▶ [Task brief]: Nothing in the data is to be left out; copy it exactly.

--- Supplied records Enclosed Below ---

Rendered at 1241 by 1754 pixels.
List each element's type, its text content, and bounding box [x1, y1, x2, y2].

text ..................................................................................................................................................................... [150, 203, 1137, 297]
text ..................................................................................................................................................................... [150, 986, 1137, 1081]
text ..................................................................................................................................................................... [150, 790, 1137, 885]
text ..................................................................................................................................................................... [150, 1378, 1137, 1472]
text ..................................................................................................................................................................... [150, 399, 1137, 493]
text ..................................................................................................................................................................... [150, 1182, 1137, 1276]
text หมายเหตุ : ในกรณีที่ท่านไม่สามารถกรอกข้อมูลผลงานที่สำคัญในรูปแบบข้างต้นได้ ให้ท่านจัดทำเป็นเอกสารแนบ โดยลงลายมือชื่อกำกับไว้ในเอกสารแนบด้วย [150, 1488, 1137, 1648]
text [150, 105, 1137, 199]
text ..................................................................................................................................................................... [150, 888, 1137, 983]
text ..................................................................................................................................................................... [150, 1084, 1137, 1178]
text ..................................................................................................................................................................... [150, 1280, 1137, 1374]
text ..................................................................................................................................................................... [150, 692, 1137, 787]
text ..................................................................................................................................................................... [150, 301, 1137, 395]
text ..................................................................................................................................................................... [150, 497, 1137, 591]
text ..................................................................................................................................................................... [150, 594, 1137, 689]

--- End of Enclosed Supplied records ---

▶ [Task solution]:
Rendered at 1241 by 1754 pixels.
List each element's type, its text content, and bounding box [x1, y1, x2, y2].

text ..................................................................................................................................................................... [150, 203, 1137, 297]
text ..................................................................................................................................................................... [150, 986, 1137, 1081]
text ..................................................................................................................................................................... [150, 790, 1137, 885]
text ..................................................................................................................................................................... [150, 1378, 1137, 1472]
text ..................................................................................................................................................................... [150, 399, 1137, 493]
text ..................................................................................................................................................................... [150, 1182, 1137, 1276]
text หมายเหตุ : ในกรณีที่ท่านไม่สามารถกรอกข้อมูลผลงานที่สำคัญในรูปแบบข้างต้นได้ ให้ท่านจัดทำเป็นเอกสารแนบ โดยลงลายมือชื่อกำกับไว้ในเอกสารแนบด้วย [150, 1488, 1137, 1648]
text [150, 105, 1137, 199]
text ..................................................................................................................................................................... [150, 888, 1137, 983]
text ..................................................................................................................................................................... [150, 1084, 1137, 1178]
text ..................................................................................................................................................................... [150, 1280, 1137, 1374]
text ..................................................................................................................................................................... [150, 692, 1137, 787]
text ..................................................................................................................................................................... [150, 301, 1137, 395]
text ..................................................................................................................................................................... [150, 497, 1137, 591]
text ..................................................................................................................................................................... [150, 594, 1137, 689]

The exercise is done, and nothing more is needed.